Furniture Construction Drawings, 1760-1800 &#8211

gillowopen

When you research how early furniture was built, one of the laments is the lack of construction drawings in the written record.

Did they draw their plans on scrap wood that was later burned? Did they just communicate plans for furniture forms differently than we do today? Were furniture plans a “trade secret,” like the “arts and mysteries” that were noted in the contract between apprentice and master?

Or were the plans just lost?

I vote for the last statement, sort of. There are plans out there, but they don’t look like the plans we are accustomed to seeing in books and magazines. While researching English campaign furniture several years ago I accidentally stumbled on the book “Gillow Furniture Designs 1760-1800” by Lindsay Boynton (The Bloomfield Press, 1995).

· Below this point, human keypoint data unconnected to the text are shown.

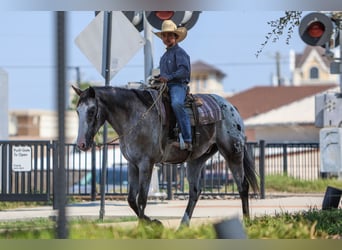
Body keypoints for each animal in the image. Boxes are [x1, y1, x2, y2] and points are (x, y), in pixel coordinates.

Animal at [73, 84, 260, 227]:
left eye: (91, 111)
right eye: (77, 111)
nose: (81, 144)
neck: (134, 116)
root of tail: (232, 108)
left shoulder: (146, 164)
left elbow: (142, 199)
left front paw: (146, 226)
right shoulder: (132, 165)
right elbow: (131, 199)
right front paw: (152, 222)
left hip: (232, 152)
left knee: (243, 185)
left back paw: (247, 221)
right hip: (197, 159)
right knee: (195, 191)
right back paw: (183, 225)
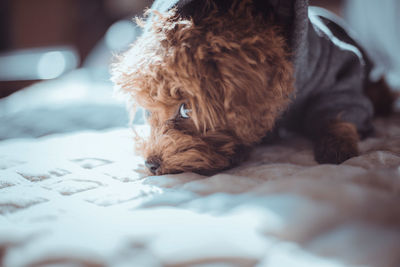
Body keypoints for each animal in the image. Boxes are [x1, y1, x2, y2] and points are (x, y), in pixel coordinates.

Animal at [111, 0, 396, 177]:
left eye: (185, 110)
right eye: (150, 112)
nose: (150, 164)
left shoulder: (334, 69)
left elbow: (339, 107)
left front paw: (338, 141)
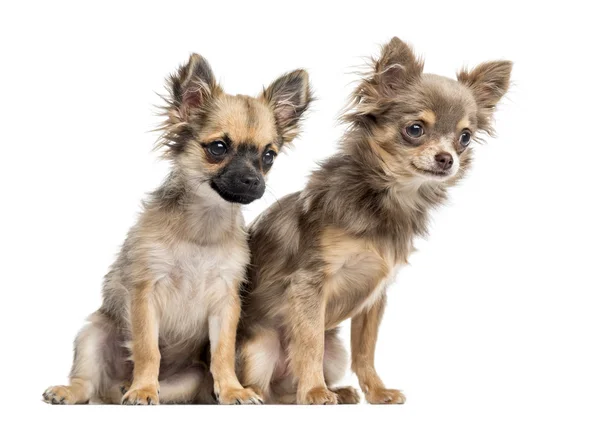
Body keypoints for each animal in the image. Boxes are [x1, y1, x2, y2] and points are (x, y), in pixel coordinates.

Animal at [41, 52, 312, 404]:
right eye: (218, 148)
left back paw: (128, 388)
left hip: (188, 380)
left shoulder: (226, 302)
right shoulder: (145, 292)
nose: (254, 180)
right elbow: (147, 348)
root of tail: (109, 388)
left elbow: (223, 353)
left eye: (268, 156)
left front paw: (232, 390)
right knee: (86, 382)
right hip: (95, 332)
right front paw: (143, 388)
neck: (204, 223)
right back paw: (79, 390)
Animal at [234, 38, 510, 404]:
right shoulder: (309, 284)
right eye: (415, 129)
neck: (389, 199)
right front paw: (315, 391)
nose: (447, 159)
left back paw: (338, 391)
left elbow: (365, 350)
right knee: (268, 389)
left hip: (335, 351)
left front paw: (377, 392)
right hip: (262, 344)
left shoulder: (375, 297)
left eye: (464, 137)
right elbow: (309, 343)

The firm Gillows of Lancaster and London is one of the somewhat-unheralded firms of the 18th and 19th centuries, perhaps because the company never issued a pattern book. Instead of developing and publishing designs, Gillows craftsmen simply made them.

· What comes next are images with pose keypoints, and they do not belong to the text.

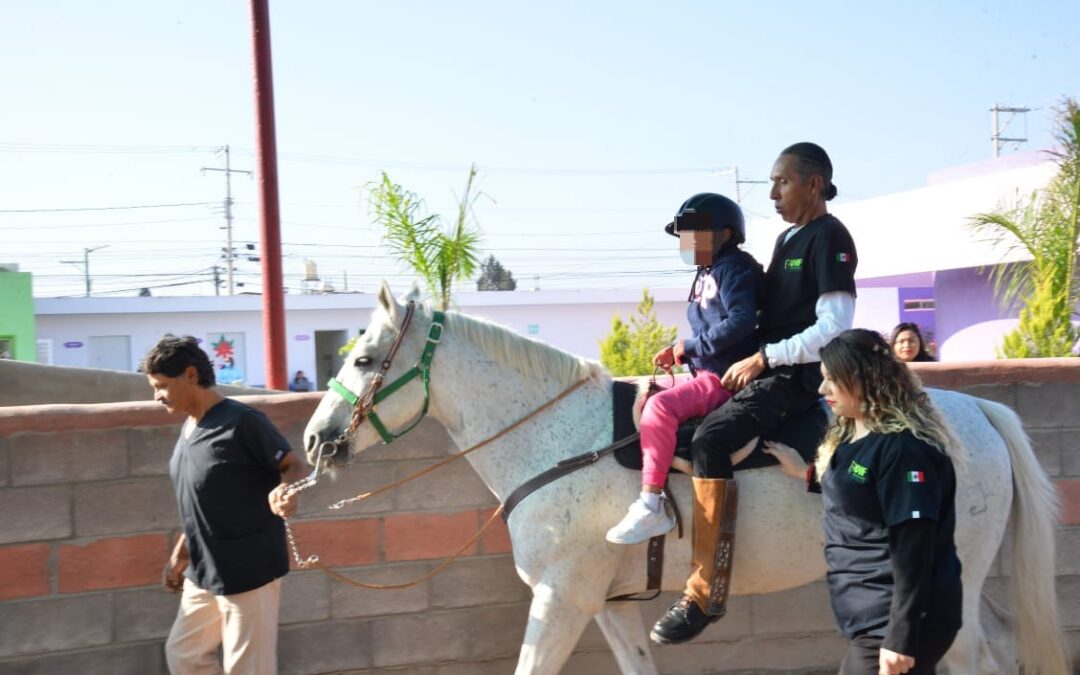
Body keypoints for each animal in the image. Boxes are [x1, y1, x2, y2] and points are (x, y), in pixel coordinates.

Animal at [304, 282, 1071, 673]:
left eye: (366, 359)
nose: (315, 438)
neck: (558, 440)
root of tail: (976, 411)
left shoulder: (561, 597)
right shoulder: (606, 602)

Luckily, there is an incredible archive of Gillows – everything from construction drawings to a daily record of the company’s accounting. It really is a largely untapped source of historical information on woodworking, design and the lumber trade in the 18th and 19th centuries.

(Side note: I hope to enlist Suzanne Ellison, a contributing editor to Lost Art Press, to plumb the depths of the Gillows archive in Westminster for a future book.)

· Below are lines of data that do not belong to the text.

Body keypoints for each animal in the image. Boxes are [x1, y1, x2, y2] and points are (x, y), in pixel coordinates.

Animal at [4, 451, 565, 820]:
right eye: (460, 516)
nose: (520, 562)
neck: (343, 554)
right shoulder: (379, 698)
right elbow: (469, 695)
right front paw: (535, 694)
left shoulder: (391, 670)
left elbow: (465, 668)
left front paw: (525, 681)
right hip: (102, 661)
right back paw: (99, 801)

Back to the point, “Gillow Furniture Designs 1760-1800” blew my mind. It is simply a record of some of the drawings in the company’s archive. Some of the drawings were intended for the craftsmen with dimensions and notes. Some were intended for customers and are colored.

Naturally, I am drawn to the construction drawings. They did not need much to make some pretty incredible stuff – just a few dimensions and a sketch of the overall form. When I first saw this approach, I gave myself permission to back away from developing sheets and sheets of drawings before cutting wood. It was liberating – worth the cost of the book.

I don’t expect you to see the same thing that I do when looking at these drawings. Perhaps you’ll see something else. Even if you don’t care for the furniture itself, there is a lot to be learned from these sketches.